Imaginary Lines

The artist and architect Maya Lin invited me to her current show at the Pace Gallery because, she said, latitude and longitude were "playing a major part." Of course I went -- not to the opening on April 25, but the following Tuesday afternoon, when it was possible to marvel quietly at the way Ms. Lin's imagination gave substance to the globe's lines of position. She had sculpted several of them in marble, the stuff of Earth's own heft.  These works lay low on the wooden floor of the gallery, where I walked around them and stepped over them and enjoyed being disoriented by lines realized in three dimensions. Their smooth sides give rise to hummocky top surfaces suggesting everything from mountain ranges to mid-ocean ridges or even midtown skyscrapers.

The marble ring called "Latitude New York City" looked to be an excised, miniaturized parallel of the world, joining all the places that share the "41 North" address of this metropolis, from Pennsylvania cross-country to California and over the Pacific to Japan, North Korea, China, Kyrgyzstan, Uzbekistan, Turkey, Greece, Italy, Spain, and Portugal.

A pair of long, narrow pieces, "74 Degrees West Longitude" and "106 Degrees East Longitude," were displayed end to end. The small gap between them kept east and west from meeting, though these particular meridians in fact intersect in Ms. Lin herself, a New Yorker with roots in China.

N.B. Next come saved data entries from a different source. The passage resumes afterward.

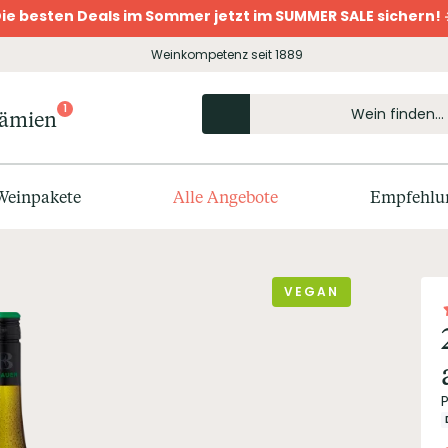
ie besten Deals im Sommer jetzt im SUMMER SALE sichern! 
Weinkompetenz seit 1889
1
rämien
Weinpakete
Alle Angebote
Empfehlu
VEGAN
P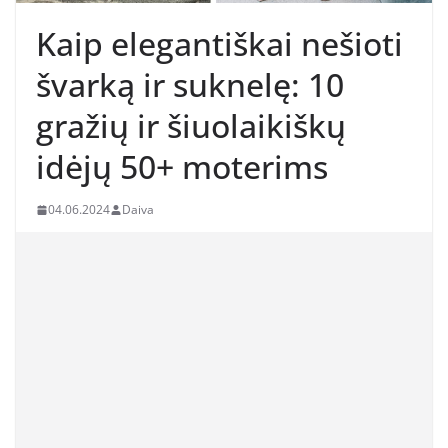
Kaip elegantiškai nešioti
švarką ir suknelę: 10
gražių ir šiuolaikiškų
idėjų 50+ moterims
04.06.2024
Daiva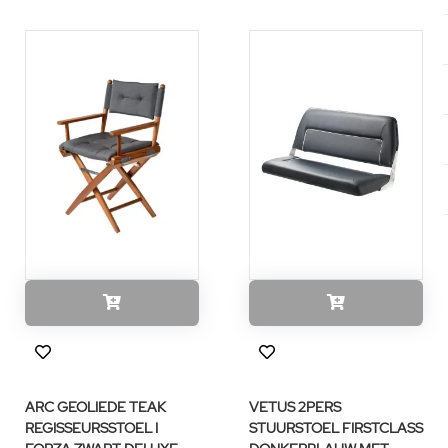
ARC GEOLIEDE TEAK
VETUS 2PERS
REGISSEURSSTOEL I
STUURSTOEL FIRSTCLASS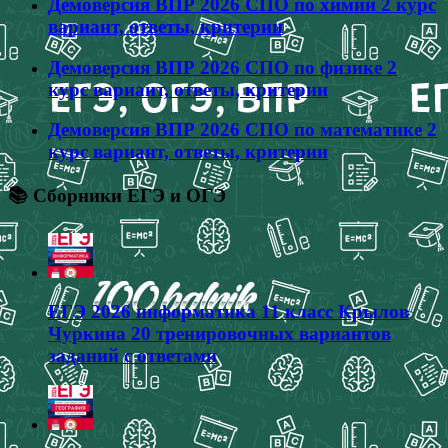
Демоверсия ВПР 2026 СПО по химии 2 курс
вариант, ответы, критерии
Демоверсия ВПР 2026 СПО по физике 2
курс вариант, ответы, критерии
Демоверсия ВПР 2026 СПО по математике 2
курс вариант, ответы, критерии
📚 Сборники ЕГЭ и ОГЭ
ЕГЭ 2026 информатика 11 класс Крылов
Чуркина 20 тренировочных вариантов
заданий с ответами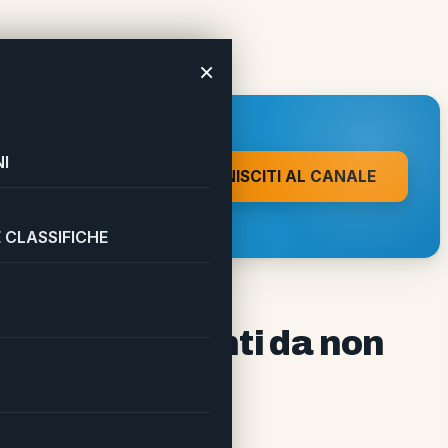
×
sconti da non perdere
 A UN CLIC DA
I
UNISCITI AL CANALE
on direttamente sul tuo
 CLASSIFICHE
5 giugno: sconti da non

On the gallery walls hung several bodies of water she had rendered in flows of silver. Other waterways, including the Hudson River and the flood surge of Hurricane Sandy, took shape in assemblies of several thousand steel pins painstakingly stuck into the plaster. The seeming permanence of these installations naturally raised the question of how one might purchase such a work of art for display elsewhere. The answer: The artist or her assistants could map the positions of the pins onto another site's wall, drill all the tiny holes to hold them, and then insert them one by one.

The "Here and There" of the show's title reflects the fact that only part of the exhibition resides in New York, where it can be seen through June 22, with the rest on view at Pace in London. I wish I were going to see that part as well.